In Figure 6, we show numerically calculated scattering cross-section spectra of 6 × 6 square atomic array irradiated by normally incident vector Bessel beam with a spin s = 1 due to circular polarization, and orbital numbers l = 7 or l = 9 [57]. Total cross-section consists of various peaks matching eigenmodes of the lattice characterized with different dominant basis states. The parameters of the beams were chosen to achieve the maximum coupling with the eigenstates with dominant contribution of basis states ψ ( N , N − 2 ) − and ψ ^(N,N), respectively. Lattice periods correspond to optimal periods in terms of radiative losses of these states, a ̃ = 0.268 and a ̃ = 0.281 in the case of 6 × 6 array.
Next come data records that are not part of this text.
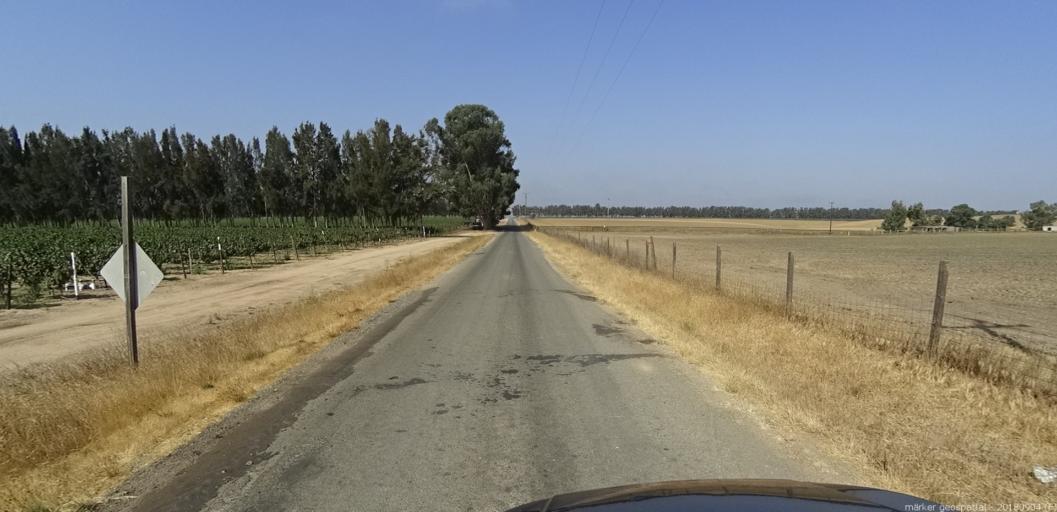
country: US
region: California
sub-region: Monterey County
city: Soledad
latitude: 36.4815
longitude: -121.3514
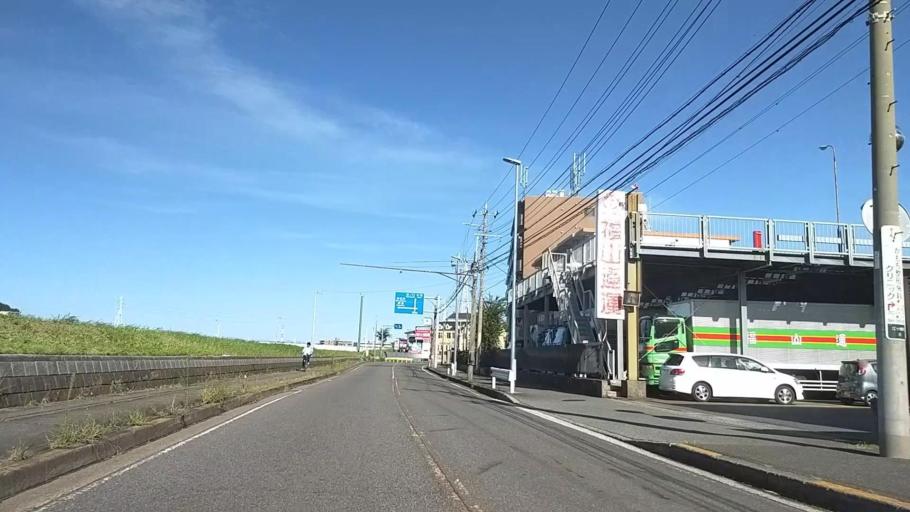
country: JP
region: Kanagawa
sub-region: Kawasaki-shi
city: Kawasaki
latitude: 35.5329
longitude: 139.6684
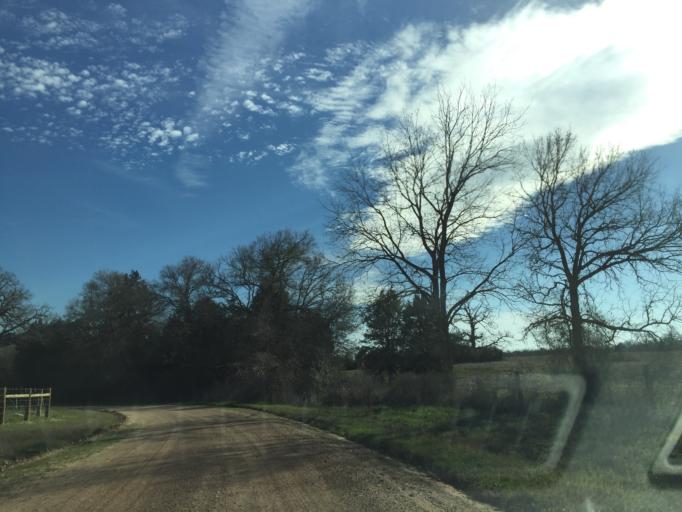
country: US
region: Texas
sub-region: Milam County
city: Thorndale
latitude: 30.4481
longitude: -97.1783
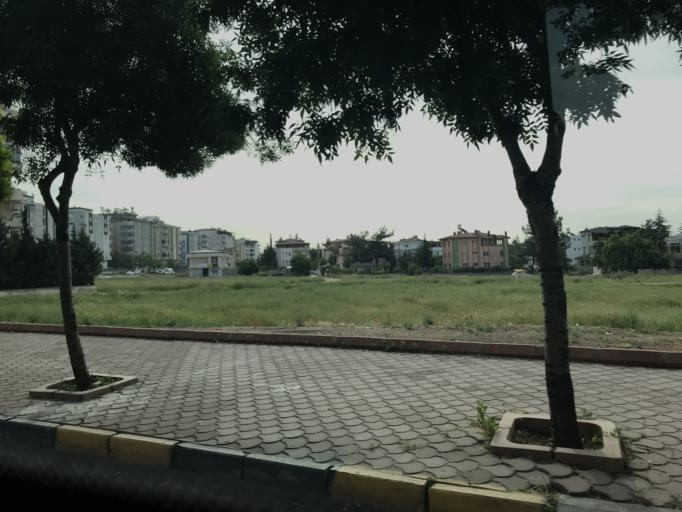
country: TR
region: Gaziantep
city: Sehitkamil
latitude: 37.0717
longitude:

Cross-section spectra are normalized by a maximum value of a single atom cross-section σ ₀.

Figure 6:

Normalized scattering cross section spectra of 6 × 6 square atomic lattice irradiated by Bessel beam with (a) azimuthal number m = 9 and period a ̃ = 0.281 and (b) m = 7 and a ̃ = 0.268 . Solid black curves correspond to the total scattering cross section spectra, while colored curves correspond to different eigenstates with dominant contributions of basis states indicated in the plots. Insets show distributions of z component of the incident electric field.

As one can see in the insets of Figure 6, the optimal incident field profile barely overlaps the atomic array from the outside, setting π phase shift between neighboring atoms at the edges with almost no influence at internal atoms. Therefore, a total angular momentum of the beam l + s matches to either a half of total number of edge atoms 2(N − 1), see Figure 6(a), or the same number but excluding corner atoms 2(N − 2), see Figure 6(b). In the first case, the beam is capable to excite the B ₂ state with a dominant ψ ^(N,N) contribution. In the second case, where the field at the corners is absent, it is optimal to excite A ₂ state with a dominant ψ ( N , N − 2 ) − contribution. Thereby, a fine tuning of the incident beam frequency and angular momentum allows for selectively exciting the desired long-living eigenmode of the array.
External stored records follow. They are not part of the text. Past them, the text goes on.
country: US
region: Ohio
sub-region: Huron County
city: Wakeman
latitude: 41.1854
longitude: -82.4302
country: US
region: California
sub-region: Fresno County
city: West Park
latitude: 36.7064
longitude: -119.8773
4.3 Relation to high quality modes in nanophotonic cavities

Importantly, the generality of the reported results is also underlined by the tight connection to the research area of engineering of planar dielectric nanophotonic cavities, such as homogeneous dielectric cavities [52], [ and periodic or quasi-periodic nanostructured cavities [65], [66].
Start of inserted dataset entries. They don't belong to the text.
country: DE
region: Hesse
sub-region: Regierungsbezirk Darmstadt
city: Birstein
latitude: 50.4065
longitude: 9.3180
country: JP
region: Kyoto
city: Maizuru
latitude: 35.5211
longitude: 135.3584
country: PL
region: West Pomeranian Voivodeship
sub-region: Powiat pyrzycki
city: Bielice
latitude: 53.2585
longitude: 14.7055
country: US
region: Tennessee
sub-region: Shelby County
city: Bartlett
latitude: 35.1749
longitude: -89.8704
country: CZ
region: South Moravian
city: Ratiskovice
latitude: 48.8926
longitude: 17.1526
The resonators made of homogeneous dielectric are expected to have the highest Q-factors for spherical or cylindrical geometries, which exhibit the highest symmetry. However, the utilized fabrication methods or proposed technological applications sometimes demand the use of the cavities of the other shapes, e.g. cubes, squares, hexagons etc., which were also shown to support rather high Q-factors and have potential in development of micro and nanolasers [52], [67], [68]. The dispersion of homogeneous dielectric is, however, quasi-linear and the external coupling due to quasi-flat band in this case is not possible. Unlike the homogeneous cavitites, the dispersion in the nanostructured ones, i.e. photonic-crystal or nanoparticle cavities, is more tunable. Consequently, quasi-flat and nonmonotonous bands in such structures result in the quality factor boost in the finite arrays [66]. By proper translating all mechanisms of the subradiant states formation reported in this work for the dipolar arrays onto the nanophotonic platform could lead to the development of the novel designs of the compact optical micro and nanocavities.